Do Pentax DSLRs (K5) smear of poorly render reds?

You saturated the red channel. Pentax's display tells you when you clipped the overall color to white, but not when you have clipped just one primary color, or two. Just lower the exposure a bit. It may also help to use the highlight extension feature (which I wish my old k10d had).
No, you can actually see the individual RGB color channels on the camera's LCD at the time of capture. Go to Image Review and press the Info button until you get the histogram. Then press the down/flash button to see the individual color channel histograms. In this way, you can see if you have clipped one of the colors. Press the down/flash button again to return to the main histogram.

Rob
 
You saturated the red channel.
Yup, I always underexpose a little for red flowers, or pink ones!

They need some post-processing after to revive the colors, but that way, detail is maintained.
Pentax's display tells you when you clipped the overall color to white, but not when you have clipped just one primary color, or two. Just lower the exposure a bit. It may also help to use the highlight extension feature (which I wish my old k10d had).
Nah, just press the info button while reviewing, and you get all 4 histograms!
 
Personally I'd rather have much weaker magenta & blue presence in the photos I take than in the samples I have seen from the latest Pentax models. Real sky is mostly just cyan, very rarely deep blue..
--
Ask not what your camera can do for you, but what you can do for your camera
http://www.fluidr.com/photos/gs-photos
 
I think it was the OP who commented that the colours - especially red- seemed to get more vibrant at higher ISOs. In this weeks AP mag, in the sensor comparison (K5/d5100/A55) they comment that as the ISO gets higher Pentax appear to enhance the colour more to make it vibrant, and suggest it is possibly due to the way they use noise reduction.
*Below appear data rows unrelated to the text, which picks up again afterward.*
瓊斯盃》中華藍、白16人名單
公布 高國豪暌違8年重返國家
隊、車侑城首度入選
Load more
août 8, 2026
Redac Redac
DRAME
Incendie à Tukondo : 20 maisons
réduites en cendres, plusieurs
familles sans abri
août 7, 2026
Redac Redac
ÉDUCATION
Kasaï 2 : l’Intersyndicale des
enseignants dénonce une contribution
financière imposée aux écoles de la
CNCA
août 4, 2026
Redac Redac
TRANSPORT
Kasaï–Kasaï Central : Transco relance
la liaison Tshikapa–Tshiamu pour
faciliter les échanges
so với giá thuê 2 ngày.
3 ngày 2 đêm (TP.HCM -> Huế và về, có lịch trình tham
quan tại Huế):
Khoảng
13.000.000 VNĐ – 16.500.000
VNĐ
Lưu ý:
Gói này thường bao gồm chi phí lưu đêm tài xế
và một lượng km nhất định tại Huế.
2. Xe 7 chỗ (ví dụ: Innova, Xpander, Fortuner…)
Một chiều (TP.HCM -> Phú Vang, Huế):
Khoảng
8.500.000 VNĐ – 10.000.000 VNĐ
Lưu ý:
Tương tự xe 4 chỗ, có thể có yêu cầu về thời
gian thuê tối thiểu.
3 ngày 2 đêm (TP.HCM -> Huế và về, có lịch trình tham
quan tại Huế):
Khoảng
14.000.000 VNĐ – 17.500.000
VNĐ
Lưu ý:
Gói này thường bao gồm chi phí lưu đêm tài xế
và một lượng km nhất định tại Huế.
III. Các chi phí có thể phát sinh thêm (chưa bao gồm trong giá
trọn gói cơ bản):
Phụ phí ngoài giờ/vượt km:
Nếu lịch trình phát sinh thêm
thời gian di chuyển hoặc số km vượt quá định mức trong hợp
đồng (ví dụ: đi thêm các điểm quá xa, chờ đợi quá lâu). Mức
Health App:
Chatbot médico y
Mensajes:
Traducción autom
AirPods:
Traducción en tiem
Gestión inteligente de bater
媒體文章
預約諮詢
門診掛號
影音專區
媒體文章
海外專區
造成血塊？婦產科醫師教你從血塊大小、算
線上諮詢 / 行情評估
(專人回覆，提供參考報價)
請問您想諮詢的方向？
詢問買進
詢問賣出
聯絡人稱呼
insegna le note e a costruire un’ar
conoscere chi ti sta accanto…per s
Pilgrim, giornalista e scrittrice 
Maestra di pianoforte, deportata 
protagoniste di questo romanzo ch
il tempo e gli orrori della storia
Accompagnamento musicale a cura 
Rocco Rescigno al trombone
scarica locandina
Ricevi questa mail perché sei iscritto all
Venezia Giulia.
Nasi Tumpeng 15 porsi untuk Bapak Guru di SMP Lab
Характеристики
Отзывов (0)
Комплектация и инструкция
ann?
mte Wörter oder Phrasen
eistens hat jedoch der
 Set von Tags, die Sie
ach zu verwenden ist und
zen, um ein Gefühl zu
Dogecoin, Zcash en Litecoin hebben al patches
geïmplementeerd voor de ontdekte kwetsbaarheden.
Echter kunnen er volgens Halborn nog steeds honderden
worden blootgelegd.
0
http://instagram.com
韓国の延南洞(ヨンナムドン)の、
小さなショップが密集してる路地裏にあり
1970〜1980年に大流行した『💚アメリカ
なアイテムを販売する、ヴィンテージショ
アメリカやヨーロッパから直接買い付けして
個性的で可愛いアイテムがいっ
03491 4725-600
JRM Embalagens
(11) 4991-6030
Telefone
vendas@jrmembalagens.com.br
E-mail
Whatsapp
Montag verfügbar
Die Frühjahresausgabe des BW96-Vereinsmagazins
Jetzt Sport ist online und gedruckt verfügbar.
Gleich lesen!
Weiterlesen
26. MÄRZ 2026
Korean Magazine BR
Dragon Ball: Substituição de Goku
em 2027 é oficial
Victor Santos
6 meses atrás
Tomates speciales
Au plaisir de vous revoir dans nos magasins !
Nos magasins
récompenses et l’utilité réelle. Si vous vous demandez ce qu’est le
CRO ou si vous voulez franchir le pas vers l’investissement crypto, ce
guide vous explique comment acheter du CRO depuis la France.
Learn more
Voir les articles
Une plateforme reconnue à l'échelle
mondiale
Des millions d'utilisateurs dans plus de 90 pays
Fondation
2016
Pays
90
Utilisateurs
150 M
As a side issue, I'm no expert, but I vaguly thought red was the hardest colour for the Bayer sensor to cope with. I read an article recently but cant find it now to post it.

woody
--

After 10 years of picture taking - you'd have thought I'd have learnt to remove the lens cap...
 
I think it was the OP who commented that the colours - especially red- seemed to get more vibrant at higher ISOs. In this weeks AP mag, in the sensor comparison (K5/d5100/A55) they comment that as the ISO gets higher Pentax appear to enhance the colour more to make it vibrant, and suggest it is possibly due to the way they use noise reduction.
Woody, as you surmise the more saturated red colour with higher ISO, if it exists, is simply a matter of colour processing in the conversion from sensor raw data to the output JPEG by the camera, an may include the Noise Reduction (NR) processing. However, the NR effect should be able to be tested in that Pentax DSLR's offer a JPEG Noise Reduction Off setting that should eliminate this effect if that is what is doing it.
As a side issue, I'm no expert, but I vaguly thought red was the hardest colour for the Bayer sensor to cope with. I read an article recently but cant find it now to post it.
Actually, both red and blue are the hardest to render with high resolution as there are half as many of these colour photosite detectors in the Bayer Colour Filter Array (CFA) as compared to green; however that does not affect the saturation or clipping as seems to have become the subject of this thread. It does affect the perception of smearing, especially when NR is applied since the resolution may be lower in the first place.

Channel clipping is both a matter of conversion of colour space in the case where the raw sensor data was not clipped and, where the raw data especially for the red and blue channels are clipped, due to most cameras exposure metering systems detecting only luminance signals (which is close to equivalent to the green) and not therefore detecting strong reds and blues. The red channel in such cases is often not actually clipped in the raw data for typical daylight illumination but appear to be clipped after application of white balancing factors to make the whites appear as they should.

In rarer cases it may also come about that the raw sensor channel data is actually clipped in very strong off daylight illumination as in fire lit scenes, such as would also tend to make the reds stronger. This is due to the red channel actually then being of a larger amplitude than the green channel in those cases.